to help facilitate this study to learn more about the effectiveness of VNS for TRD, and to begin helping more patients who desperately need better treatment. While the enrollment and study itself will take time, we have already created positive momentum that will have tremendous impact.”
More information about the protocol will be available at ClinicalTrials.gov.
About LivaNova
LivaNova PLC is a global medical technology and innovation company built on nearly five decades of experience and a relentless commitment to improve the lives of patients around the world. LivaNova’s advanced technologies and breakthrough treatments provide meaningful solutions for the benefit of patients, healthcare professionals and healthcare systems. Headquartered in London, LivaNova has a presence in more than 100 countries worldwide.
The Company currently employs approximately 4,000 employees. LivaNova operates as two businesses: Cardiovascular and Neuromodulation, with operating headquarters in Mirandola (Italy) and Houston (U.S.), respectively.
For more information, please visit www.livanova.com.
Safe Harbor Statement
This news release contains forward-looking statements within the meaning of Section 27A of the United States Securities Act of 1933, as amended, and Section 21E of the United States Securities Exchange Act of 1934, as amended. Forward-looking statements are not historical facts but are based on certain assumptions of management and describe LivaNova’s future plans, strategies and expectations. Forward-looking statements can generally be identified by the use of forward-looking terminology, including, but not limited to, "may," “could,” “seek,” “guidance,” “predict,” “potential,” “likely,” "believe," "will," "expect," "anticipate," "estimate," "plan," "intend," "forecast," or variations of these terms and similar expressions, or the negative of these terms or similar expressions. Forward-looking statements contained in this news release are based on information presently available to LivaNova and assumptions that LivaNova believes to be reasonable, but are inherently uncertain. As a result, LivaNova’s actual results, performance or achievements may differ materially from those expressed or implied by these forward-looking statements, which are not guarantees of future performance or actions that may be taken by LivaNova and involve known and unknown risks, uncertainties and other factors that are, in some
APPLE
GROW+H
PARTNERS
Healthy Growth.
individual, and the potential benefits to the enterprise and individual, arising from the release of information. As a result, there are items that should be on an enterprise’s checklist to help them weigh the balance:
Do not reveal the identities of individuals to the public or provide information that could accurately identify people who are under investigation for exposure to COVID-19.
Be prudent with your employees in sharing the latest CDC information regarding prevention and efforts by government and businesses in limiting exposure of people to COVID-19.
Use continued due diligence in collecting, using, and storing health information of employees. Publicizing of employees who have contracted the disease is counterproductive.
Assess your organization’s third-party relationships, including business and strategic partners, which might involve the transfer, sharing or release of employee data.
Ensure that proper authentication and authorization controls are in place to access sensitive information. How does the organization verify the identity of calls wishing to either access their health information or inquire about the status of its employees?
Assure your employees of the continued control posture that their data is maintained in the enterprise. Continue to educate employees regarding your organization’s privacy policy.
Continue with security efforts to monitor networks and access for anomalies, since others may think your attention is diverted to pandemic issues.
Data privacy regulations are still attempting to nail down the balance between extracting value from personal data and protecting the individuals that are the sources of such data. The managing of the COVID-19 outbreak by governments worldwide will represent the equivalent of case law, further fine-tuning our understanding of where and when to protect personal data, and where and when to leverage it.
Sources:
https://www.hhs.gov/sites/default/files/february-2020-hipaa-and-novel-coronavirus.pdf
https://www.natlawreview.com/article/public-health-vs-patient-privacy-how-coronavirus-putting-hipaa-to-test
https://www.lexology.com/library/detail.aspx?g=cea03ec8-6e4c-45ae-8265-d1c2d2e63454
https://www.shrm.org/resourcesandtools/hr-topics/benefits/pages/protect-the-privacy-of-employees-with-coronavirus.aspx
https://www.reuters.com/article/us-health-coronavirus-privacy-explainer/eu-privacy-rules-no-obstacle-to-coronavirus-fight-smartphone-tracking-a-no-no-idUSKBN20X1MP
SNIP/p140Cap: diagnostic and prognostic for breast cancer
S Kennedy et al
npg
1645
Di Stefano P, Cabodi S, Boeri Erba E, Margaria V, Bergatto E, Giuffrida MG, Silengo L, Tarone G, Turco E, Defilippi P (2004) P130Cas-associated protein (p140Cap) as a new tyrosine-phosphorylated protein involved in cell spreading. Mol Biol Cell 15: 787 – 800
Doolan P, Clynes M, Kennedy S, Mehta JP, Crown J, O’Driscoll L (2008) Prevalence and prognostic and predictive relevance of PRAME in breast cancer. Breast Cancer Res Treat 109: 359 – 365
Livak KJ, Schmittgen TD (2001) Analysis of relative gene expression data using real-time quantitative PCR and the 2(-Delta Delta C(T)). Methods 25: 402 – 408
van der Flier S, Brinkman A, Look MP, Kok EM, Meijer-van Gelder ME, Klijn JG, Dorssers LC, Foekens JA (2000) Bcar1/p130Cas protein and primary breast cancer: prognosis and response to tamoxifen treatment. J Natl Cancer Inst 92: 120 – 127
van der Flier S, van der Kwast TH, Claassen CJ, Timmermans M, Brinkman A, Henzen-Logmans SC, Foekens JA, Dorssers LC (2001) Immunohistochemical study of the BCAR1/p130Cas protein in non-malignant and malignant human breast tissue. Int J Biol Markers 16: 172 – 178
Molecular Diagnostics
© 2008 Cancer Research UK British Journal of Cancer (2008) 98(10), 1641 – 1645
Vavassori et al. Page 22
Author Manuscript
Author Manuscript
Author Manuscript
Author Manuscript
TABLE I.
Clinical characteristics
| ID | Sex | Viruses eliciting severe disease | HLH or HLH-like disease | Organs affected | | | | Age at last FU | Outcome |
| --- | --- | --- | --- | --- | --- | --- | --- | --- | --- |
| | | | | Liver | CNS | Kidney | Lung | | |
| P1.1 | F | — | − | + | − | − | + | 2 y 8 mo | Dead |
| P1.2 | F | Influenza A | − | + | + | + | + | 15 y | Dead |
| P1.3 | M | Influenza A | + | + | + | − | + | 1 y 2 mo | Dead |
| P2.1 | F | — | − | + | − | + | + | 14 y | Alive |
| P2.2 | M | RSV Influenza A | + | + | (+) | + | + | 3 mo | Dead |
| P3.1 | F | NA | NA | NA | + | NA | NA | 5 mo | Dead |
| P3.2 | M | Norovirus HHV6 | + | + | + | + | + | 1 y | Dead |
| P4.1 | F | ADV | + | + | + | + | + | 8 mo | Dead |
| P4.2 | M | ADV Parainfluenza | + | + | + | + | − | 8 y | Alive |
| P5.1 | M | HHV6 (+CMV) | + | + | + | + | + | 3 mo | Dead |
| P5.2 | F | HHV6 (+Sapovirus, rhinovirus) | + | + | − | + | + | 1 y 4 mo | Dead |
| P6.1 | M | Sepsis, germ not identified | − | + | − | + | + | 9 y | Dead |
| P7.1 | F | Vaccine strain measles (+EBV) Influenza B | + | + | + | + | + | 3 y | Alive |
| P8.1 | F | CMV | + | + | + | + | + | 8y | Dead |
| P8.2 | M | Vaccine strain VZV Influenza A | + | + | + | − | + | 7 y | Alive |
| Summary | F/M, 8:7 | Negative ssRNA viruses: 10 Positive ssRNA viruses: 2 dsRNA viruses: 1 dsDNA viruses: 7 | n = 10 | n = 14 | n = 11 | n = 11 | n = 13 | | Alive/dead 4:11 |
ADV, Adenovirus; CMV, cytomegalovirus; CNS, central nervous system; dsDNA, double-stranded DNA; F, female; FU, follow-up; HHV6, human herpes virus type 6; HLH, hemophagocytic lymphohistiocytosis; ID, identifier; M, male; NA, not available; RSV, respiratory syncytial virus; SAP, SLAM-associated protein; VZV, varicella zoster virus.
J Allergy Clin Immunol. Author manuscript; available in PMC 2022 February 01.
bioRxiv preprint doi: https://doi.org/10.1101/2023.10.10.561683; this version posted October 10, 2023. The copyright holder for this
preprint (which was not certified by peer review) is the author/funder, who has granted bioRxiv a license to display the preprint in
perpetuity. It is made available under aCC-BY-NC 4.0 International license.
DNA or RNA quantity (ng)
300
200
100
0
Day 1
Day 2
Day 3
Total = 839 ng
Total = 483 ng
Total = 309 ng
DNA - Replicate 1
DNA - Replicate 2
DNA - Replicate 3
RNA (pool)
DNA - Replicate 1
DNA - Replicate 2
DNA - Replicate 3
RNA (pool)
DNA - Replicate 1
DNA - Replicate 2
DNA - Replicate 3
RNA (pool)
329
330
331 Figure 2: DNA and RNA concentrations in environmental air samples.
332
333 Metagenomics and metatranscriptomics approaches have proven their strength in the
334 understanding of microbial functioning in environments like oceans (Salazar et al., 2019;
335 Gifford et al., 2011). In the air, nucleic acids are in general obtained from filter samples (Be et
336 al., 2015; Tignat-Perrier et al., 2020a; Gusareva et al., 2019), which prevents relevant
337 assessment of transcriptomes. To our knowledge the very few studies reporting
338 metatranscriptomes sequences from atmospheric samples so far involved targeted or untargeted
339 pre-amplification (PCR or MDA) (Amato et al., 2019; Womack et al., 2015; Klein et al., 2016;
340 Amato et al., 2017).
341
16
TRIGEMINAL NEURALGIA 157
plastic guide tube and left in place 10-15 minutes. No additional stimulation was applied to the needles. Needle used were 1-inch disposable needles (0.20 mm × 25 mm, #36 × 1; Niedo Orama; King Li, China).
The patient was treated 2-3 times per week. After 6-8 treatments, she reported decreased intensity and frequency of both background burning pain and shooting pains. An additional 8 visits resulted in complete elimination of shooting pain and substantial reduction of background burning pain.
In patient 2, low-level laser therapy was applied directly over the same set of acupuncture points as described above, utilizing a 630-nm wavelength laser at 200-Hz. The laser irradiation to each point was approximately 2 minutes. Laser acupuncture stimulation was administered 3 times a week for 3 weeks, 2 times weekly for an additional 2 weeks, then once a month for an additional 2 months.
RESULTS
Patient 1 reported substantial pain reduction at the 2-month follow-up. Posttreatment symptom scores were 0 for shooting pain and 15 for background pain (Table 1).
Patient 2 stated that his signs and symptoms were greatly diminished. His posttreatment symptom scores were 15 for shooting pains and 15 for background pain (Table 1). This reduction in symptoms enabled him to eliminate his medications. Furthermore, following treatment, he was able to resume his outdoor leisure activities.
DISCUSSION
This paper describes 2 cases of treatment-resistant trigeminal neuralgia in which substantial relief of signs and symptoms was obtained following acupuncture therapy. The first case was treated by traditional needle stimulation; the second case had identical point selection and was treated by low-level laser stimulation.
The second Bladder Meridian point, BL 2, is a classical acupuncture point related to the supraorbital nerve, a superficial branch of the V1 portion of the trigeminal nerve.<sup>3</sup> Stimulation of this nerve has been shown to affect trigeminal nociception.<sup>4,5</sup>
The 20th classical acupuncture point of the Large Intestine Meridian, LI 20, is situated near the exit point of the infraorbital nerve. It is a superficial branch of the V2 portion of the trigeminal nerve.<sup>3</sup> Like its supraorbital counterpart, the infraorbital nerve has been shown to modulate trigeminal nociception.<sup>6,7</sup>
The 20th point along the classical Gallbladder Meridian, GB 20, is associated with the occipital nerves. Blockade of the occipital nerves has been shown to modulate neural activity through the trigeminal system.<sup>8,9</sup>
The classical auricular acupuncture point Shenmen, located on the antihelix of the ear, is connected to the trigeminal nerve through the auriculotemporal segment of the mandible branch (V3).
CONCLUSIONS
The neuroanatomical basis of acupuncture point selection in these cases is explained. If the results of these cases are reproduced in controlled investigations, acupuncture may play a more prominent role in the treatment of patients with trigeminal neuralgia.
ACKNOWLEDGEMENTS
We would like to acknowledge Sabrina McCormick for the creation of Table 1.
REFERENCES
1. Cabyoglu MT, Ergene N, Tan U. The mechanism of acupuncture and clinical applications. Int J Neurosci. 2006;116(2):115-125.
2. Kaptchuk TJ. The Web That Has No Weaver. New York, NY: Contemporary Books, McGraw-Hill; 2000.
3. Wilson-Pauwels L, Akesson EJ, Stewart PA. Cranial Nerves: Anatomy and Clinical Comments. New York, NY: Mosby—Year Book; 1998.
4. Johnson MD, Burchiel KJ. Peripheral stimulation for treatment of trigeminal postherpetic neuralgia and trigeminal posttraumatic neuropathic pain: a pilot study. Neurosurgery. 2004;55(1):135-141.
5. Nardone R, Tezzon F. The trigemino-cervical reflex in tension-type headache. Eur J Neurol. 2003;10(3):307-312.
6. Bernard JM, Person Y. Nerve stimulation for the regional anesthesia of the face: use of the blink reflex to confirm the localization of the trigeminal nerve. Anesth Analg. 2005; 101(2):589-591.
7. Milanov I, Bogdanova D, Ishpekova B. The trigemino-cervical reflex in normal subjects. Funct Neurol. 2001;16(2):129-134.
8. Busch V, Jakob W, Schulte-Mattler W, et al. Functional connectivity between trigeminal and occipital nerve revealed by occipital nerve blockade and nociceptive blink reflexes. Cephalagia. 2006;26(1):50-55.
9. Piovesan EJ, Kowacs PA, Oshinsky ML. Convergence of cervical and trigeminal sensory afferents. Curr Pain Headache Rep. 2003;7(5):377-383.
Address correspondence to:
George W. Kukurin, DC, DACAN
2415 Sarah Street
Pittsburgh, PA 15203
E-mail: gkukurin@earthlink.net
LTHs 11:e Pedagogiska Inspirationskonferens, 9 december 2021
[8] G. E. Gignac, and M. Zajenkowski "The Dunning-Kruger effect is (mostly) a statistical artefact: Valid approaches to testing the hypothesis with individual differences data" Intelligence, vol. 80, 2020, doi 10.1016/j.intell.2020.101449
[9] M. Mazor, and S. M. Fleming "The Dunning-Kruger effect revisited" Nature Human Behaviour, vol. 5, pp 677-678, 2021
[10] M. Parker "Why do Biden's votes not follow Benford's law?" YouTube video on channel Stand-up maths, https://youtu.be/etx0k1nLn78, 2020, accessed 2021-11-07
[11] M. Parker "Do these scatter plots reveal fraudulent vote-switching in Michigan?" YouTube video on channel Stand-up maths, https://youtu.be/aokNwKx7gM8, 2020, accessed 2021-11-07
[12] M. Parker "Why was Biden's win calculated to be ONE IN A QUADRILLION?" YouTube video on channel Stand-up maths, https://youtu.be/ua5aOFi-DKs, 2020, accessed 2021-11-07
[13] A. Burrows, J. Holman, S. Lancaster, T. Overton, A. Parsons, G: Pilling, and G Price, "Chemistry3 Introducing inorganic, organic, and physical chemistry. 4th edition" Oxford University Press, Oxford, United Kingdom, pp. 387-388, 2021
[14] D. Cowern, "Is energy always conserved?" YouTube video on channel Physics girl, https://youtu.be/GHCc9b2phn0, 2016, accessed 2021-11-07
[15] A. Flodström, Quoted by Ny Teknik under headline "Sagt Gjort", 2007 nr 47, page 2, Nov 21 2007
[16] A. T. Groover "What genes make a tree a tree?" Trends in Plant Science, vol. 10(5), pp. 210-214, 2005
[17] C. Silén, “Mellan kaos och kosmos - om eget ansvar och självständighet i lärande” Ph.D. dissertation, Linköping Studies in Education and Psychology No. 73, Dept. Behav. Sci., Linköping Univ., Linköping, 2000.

● **Work order**:
Give back exactly the lines of the listing above, starting with its first line and ending with the line that holds "About LivaNova".

● **Response for this exercise**:
to help facilitate this study to learn more about the effectiveness of VNS for TRD, and to begin helping more patients who desperately need better treatment. While the enrollment and study itself will take time, we have already created positive momentum that will have tremendous impact.”
More information about the protocol will be available at ClinicalTrials.gov.
About LivaNova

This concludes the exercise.